Tax, healthcare, immigration: why Dutch people
voted for Geert Wilders
Some voters are filled with fear at far-right leader’s
rise but others who backed him voice anger and a sense of unfairness
Lisa
O'Carroll in Rotterdam
@lisaocarroll
Thu 23 Nov
2023 14.17 GMT
The triumph
of Geert Wilders at the Dutch polls is one of the biggest political upsets in
European politics and, just like Brexit, will send reverberations across the
continent. But in the Dutch city of Rotterdam, where the far-right Party for
Freedom (PVV) is now the biggest political grouping, the earthquake was met
with more of a shrug than a gasp.
“While he
said ‘enough is enough’ he is right: enough is enough,” said Jeannette, 34,
receiving a delivery of bags of potatoes for the chip shop where she works. “We
pay too much tax, too much for healthcare, too much for rent. We can’t take it
any more.”
Like
millions of other Dutch voters on Wednesday, Jeanette voted for Wilders,
largely, she says, out of anger that she and her family face a struggle to make
ends meet. Reeling off a litany of monthly costs she must pay out of her €2,422
(£2,106) a month net salary, she appeared to have been drawn to his positioning
as a champion of the ordinary person struggling amid the cost of living crisis.
“People
from the outside think we are OK here in the Netherlands. We are wealthy
compared to Belgium or Turkey, that is true. They don’t understand why people
voted for Wilders but if you are here you know why,” she said.
Jeanette
said she did not agree with all Wilders’ past anti-Islam declarations,
including a call for fewer Moroccans in the country and a ban on the hijab –
“If people want to wear that I understand.” But amid her socioeconomic
complaints there is a familiar whiff of resentment.
“We are a
wealthy country, but how do we in Holland have to pay that much and yet they
say to migrants: ‘Come on in, have what you like, we will give you
everything’?” she asked.
Jamie, 23,
a waitress at the Grand Cafe in The Hague, just half an hour from the port,
said only one of her circle of seven close friends had not voted for Wilders’

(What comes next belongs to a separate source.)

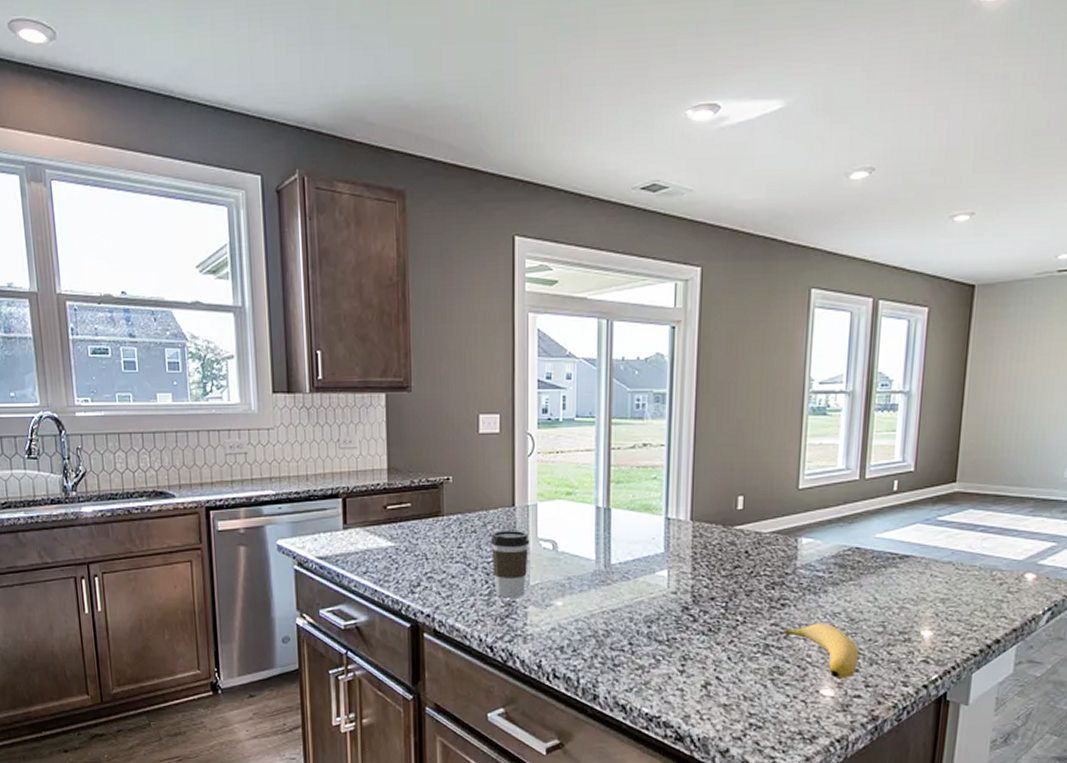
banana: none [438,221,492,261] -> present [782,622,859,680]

PVV, including one who had previously voted for the outgoing prime minister,
Mark Rutte’s party.
“He
[Wilders] is a bit harsh in what he says, but he is a straight-talker and says
it like it is. It is really a big change. Mark Rutte has been in for as long as
I can remember,” she said.
Like
Jeanette, she was drawn to Wilders for what he has said about housing and a
promise of free transport for elderly people. But she also supported his deeply
controversial policy on migration. On Wednesday the PVV leader vowed: “The
Netherlands will be returned to the Dutch, the asylum tsunami and migration
will be curbed.”
“I’m not
against migrants,” said Jamie. “They have to come through Belgium and Germany
to get here, but they come here, they don’t stay in the two neighbouring
countries because we are an open country, it’s better here.” She claimed this
was not fair.
Matthijs
Rooduijn, associate professor of political science at Amsterdam University,
says such views are common among Wilders voters. “When you look at the
electorate of the PVV in general, it consists of people who experience more
difficulties to get by. They are more lonely. They feel that they are being
neglected. They have tough lives basically, economically but also culturally,”
he said.
“The PVV,
of course, is not a party that is really leftwing when it comes to
socioeconomic politics, but it is a party that is also when it comes to
socioeconomics is not really rightwing … Wilders presents himself as there for
the poor: it’s also what people sometimes call welfare chauvinism. So he argues
that the people who have difficulties should be helped, but that is only true
for what he calls ‘Henk and Ingrid’, the Dutch names that he calls his voters.
And that’s not ‘Mohammed and Fatima’, so to speak. So it is welfare, but only
for, according to him, our people.”
Such
opinions fill Esperansa, a 20-year-old film and literature student, with fear.
Esperansa voted for the Frans Timmermans-led GroenLinks-PvdA alliance.
“I’m not
happy,” she said. “I never liked Wilders and his policies because he is an
extreme-right politician. Some of his policies are disgusting: his
Islamophobia, his ideas to forbid people from wearing the hijab or eating halal
meat, or to close the mosques.”
Referring
to Wilders’ decision to soften some of his rhetoric during the campaign, she
added: “I think it’s very stupid that a lot of people voted for him but Wilders
presented himself as milder than extreme.”
For
Franklin, a 71-year-old from Aruba, the result was not surprising if, like him,
you had followed all the debates. “It is to be expected. Holland has changed a
lot over the years and the big topics of discussion in the debates were
migration, housing, the cost of living for all candidates,” he said.
“[Wilders]
is a very experienced politician and knows how to censor himself. He advanced
his arguments in a very mild manner. Often opponents called him a wolf in
sheep’s clothing but people voted for him. The far right are growing everywhere
– look at Brazil, Argentina, the US, Hungary.”